The film will be based on an original script written by Swift herself, though little else, like plot details or a cast, are yet known. It will be produced by the Searchlight Picture, the Oscar-winning studio behind Nomadland and Guillermo Del Toro’s The Shape of Water. Del Toro and Swift have been singing each other’s praises as of late, with the latter saying she’d love to spend a day inside Del Toro’s mind.

“Imagine having that imagination, that visual vocabulary and that astonishing body of work,” Swift said. “To have such a diverse storytelling range but somehow put your distinctive artistic fingerprint on every film.”

Del Toro recently gushed about Swift to W, saying, “She’s a very accomplished director, she’s incredibly articulate and deep about what she’s trying to do—and what she will do.”

No word on whether or not Swift has also reached out to her Cats director Tom Hooper for advice as well.

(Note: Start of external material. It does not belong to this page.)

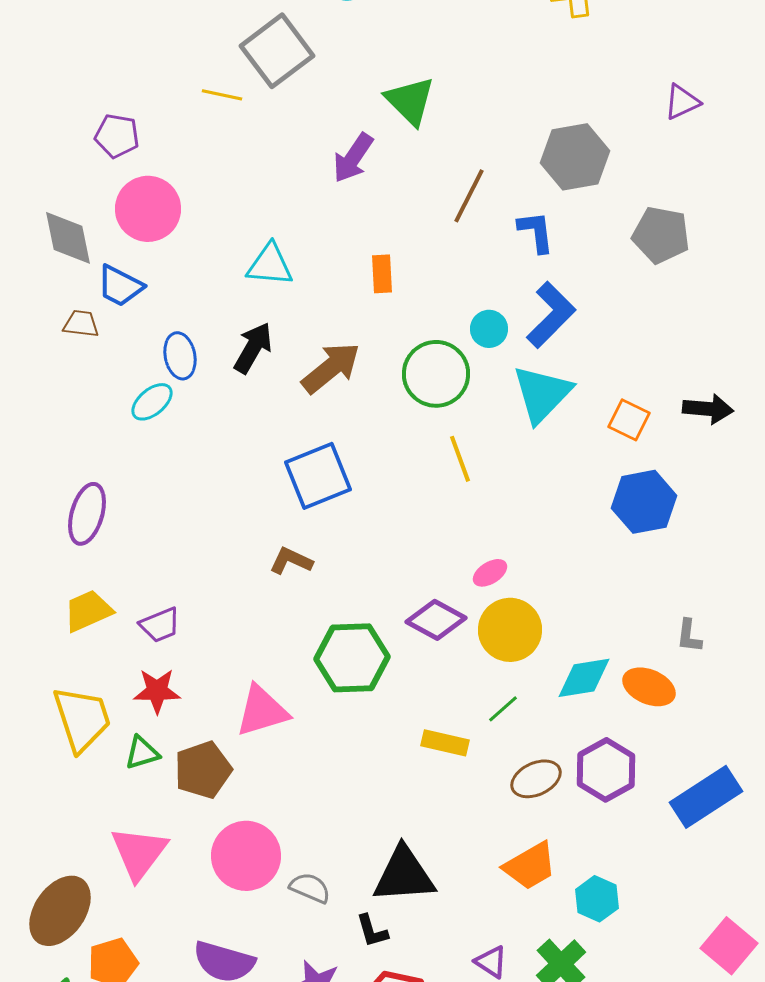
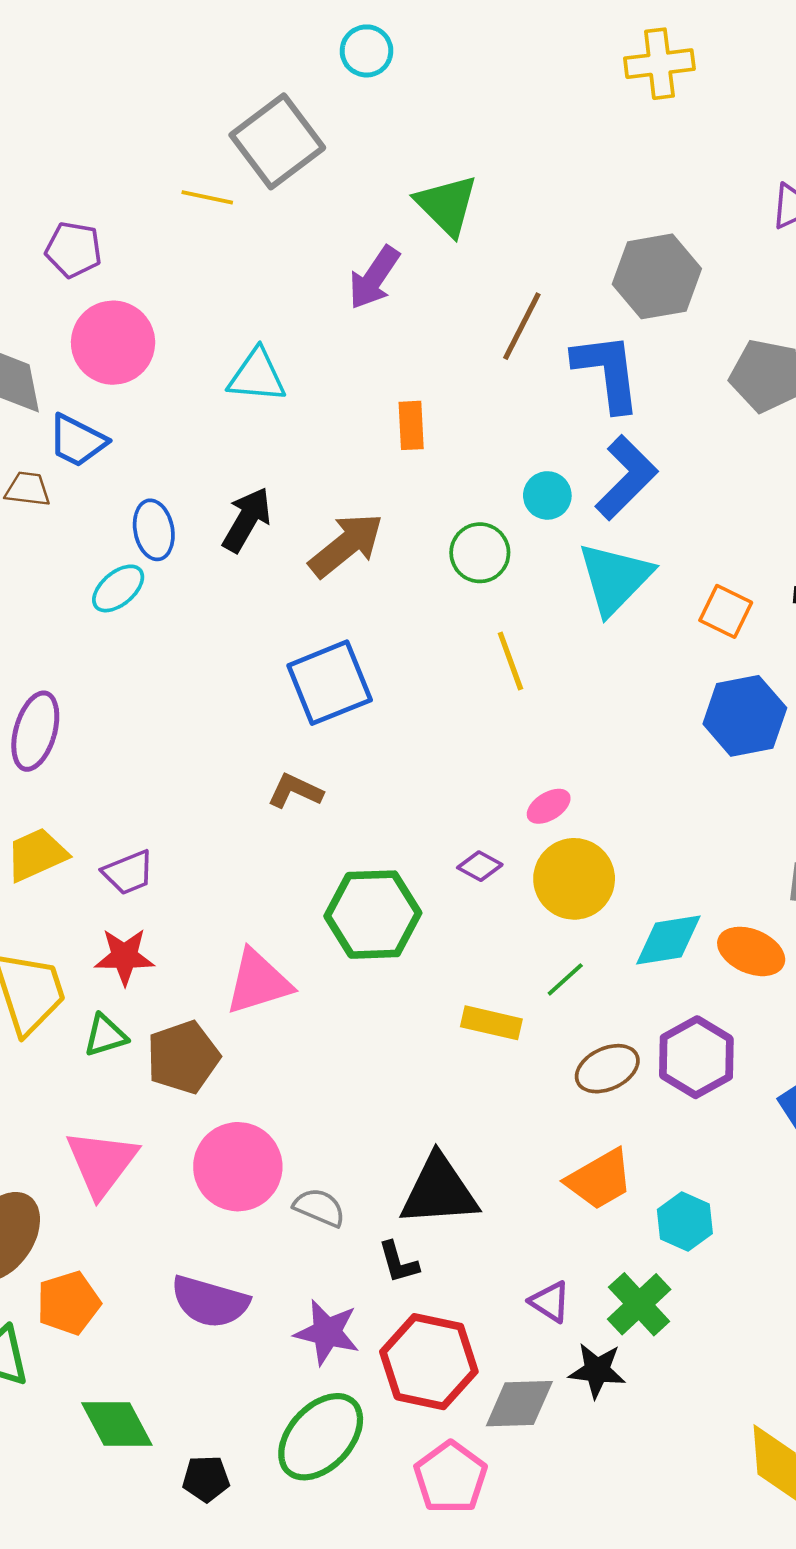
blue L-shape: (536, 232) -> (607, 372), size x1.5
cyan triangle: (270, 265) -> (257, 376), moved
green circle: (436, 374) -> (480, 553), size x0.7
purple diamond: (436, 620) -> (480, 866), size x0.6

Swift has been hinting she’d like to direct more all year. “I’d love to keep taking baby steps forward,” she said during an All Too Well screening at the Toronto International Film Festival in September. “And I think that I’m at a place now where the next baby step is not a baby step. It would be committing to making a film. And I I feel like I would just absolutely love for the right opportunity to arise because I just absolutely, absolutely adore telling stories this way.”

“I think I will always want to tell human stories about human emotion. I never say never, but I can’t imagine myself filming an action sequence. If it happens one day, honestly, that’ll be funny character growth, but at this point, I could see it going in a more comedic, irreverent place. I don’t always see myself telling stories about extreme, guttural heartbreak at your most formative age that debilitates you emotionally for years and then you have to develop the scar tissue in order to move on with your life, and limp your way to your typewriter and write a novel about it. I think I’ve done that.”